■ WHAT YOU WILL DO ■
The expected output is exactly the lines below, starting at the line with "Thorsten Steiner macht" and ending at the line with "Die international renommierte", both included; no other line belongs in it.

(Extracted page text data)
━━━━━━━━━━
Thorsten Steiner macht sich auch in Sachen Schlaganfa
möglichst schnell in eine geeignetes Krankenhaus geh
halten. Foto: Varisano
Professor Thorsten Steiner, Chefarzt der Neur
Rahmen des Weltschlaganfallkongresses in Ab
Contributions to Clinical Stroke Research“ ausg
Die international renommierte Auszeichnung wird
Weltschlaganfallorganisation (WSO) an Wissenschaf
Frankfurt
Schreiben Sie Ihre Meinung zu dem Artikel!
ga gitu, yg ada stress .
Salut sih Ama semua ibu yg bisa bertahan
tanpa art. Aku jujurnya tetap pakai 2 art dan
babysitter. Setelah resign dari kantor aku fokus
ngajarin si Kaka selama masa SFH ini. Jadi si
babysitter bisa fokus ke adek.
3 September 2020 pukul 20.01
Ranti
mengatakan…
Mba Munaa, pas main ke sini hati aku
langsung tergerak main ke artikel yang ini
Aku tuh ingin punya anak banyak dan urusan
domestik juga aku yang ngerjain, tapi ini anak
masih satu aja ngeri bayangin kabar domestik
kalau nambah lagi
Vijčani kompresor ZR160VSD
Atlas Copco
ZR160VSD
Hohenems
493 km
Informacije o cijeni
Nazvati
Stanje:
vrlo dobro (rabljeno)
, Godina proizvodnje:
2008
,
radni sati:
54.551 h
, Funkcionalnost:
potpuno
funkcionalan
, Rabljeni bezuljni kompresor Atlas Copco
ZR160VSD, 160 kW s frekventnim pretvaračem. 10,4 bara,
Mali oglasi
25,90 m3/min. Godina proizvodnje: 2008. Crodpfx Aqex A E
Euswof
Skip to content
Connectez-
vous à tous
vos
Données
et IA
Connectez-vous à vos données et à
━━━━━━━━━━
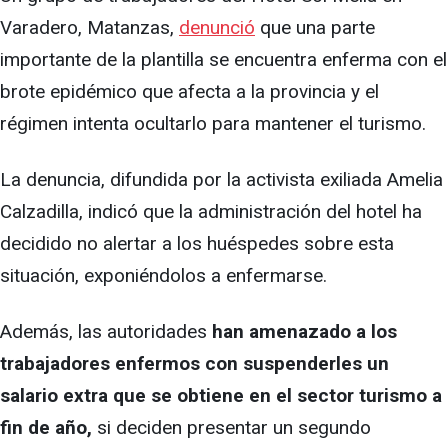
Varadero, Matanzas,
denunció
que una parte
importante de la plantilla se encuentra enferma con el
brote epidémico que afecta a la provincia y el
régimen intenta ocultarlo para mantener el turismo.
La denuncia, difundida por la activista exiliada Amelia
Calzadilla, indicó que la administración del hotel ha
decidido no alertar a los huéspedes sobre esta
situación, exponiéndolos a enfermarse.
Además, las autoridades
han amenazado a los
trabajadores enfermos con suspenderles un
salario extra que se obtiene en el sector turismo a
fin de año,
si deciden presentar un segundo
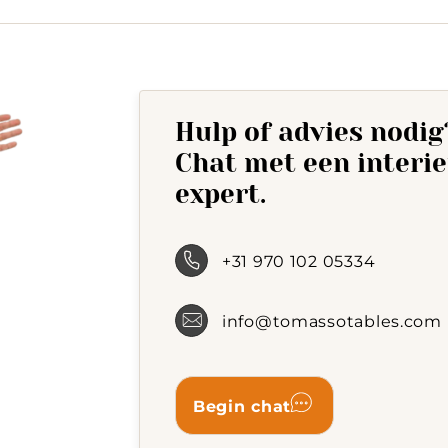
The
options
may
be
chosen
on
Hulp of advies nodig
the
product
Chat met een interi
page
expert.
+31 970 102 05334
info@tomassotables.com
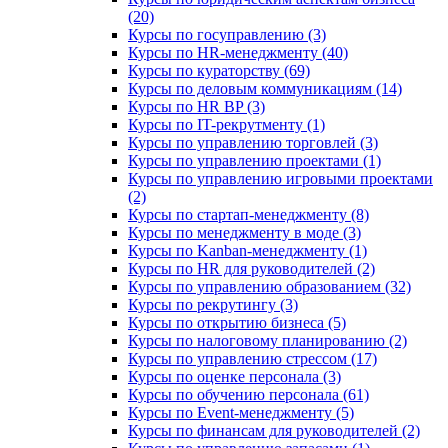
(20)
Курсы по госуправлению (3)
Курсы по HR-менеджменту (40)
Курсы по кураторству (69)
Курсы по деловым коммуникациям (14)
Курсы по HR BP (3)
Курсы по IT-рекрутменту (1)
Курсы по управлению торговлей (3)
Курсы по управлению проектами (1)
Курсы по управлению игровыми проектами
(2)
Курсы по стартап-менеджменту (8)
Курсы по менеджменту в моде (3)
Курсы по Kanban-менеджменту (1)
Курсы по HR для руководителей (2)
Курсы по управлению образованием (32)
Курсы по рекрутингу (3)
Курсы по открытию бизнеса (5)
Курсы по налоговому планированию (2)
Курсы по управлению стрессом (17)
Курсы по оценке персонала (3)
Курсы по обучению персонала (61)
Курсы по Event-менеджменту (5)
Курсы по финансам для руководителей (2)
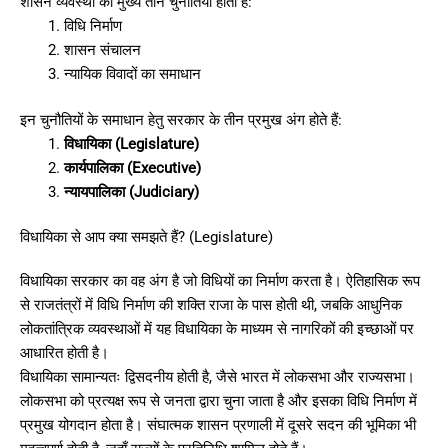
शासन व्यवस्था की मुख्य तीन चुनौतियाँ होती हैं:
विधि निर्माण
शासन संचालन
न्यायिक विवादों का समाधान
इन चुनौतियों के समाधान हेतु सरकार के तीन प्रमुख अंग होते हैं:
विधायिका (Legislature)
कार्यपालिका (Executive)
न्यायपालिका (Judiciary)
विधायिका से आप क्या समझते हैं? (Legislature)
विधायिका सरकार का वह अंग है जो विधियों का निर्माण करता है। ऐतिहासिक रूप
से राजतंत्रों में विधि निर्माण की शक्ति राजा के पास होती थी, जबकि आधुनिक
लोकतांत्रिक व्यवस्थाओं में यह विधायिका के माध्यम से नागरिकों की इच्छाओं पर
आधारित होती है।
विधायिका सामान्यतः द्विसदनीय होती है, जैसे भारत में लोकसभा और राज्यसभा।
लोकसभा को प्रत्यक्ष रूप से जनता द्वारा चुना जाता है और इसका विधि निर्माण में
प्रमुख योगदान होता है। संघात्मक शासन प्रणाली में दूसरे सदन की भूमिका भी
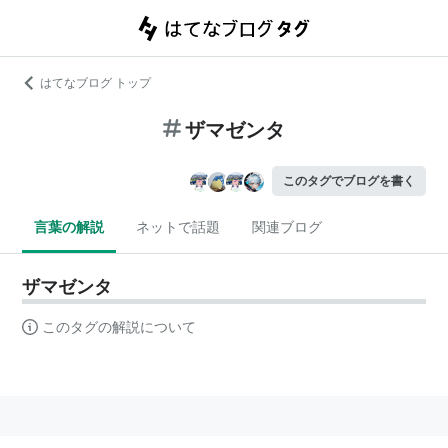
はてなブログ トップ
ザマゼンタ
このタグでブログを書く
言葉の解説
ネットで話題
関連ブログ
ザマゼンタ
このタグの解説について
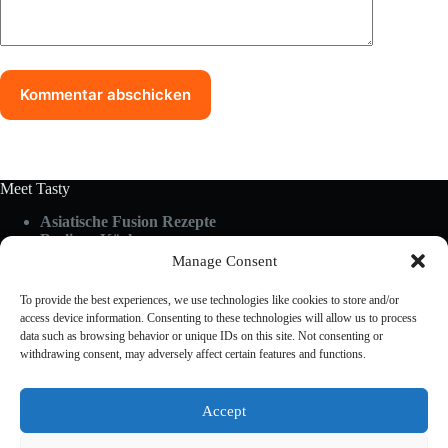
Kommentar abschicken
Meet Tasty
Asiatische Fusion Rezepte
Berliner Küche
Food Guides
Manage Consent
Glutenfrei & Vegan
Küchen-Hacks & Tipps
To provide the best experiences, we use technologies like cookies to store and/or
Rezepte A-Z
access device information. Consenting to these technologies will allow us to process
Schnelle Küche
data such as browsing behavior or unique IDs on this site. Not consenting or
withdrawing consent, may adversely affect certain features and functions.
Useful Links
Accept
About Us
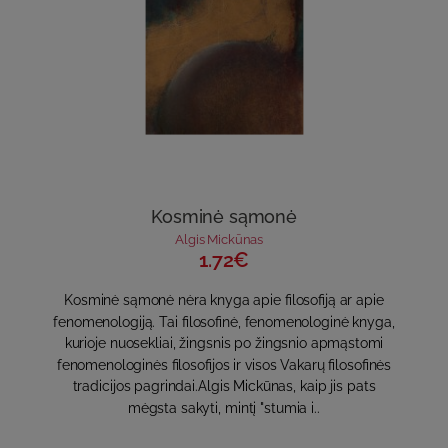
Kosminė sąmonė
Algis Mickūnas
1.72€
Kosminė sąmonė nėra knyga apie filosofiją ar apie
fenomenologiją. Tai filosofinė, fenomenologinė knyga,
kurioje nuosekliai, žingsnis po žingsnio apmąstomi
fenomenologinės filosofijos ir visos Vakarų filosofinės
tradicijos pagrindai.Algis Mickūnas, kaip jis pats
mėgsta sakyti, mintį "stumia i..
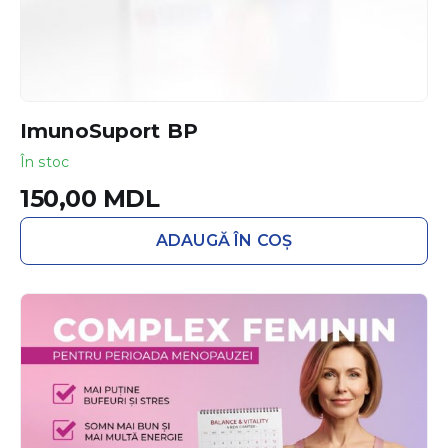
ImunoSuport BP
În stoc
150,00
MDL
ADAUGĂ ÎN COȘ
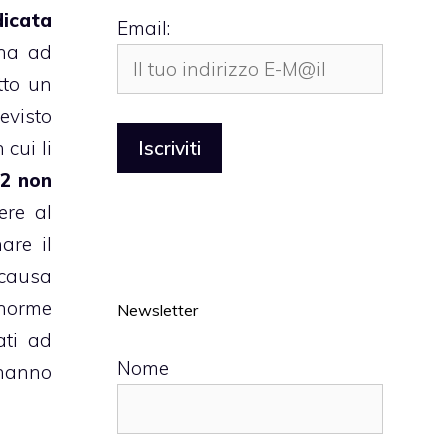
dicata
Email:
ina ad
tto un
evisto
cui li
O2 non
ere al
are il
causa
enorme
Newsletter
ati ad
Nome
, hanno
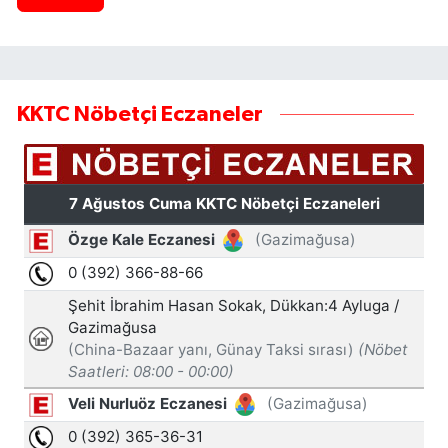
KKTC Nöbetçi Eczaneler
━━━━━━━━━━
■ RESULT OF THIS EXERCISE ■
Thorsten Steiner macht sich auch in Sachen Schlaganfa
möglichst schnell in eine geeignetes Krankenhaus geh
halten. Foto: Varisano
Professor Thorsten Steiner, Chefarzt der Neur
Rahmen des Weltschlaganfallkongresses in Ab
Contributions to Clinical Stroke Research“ ausg
Die international renommierte Auszeichnung wird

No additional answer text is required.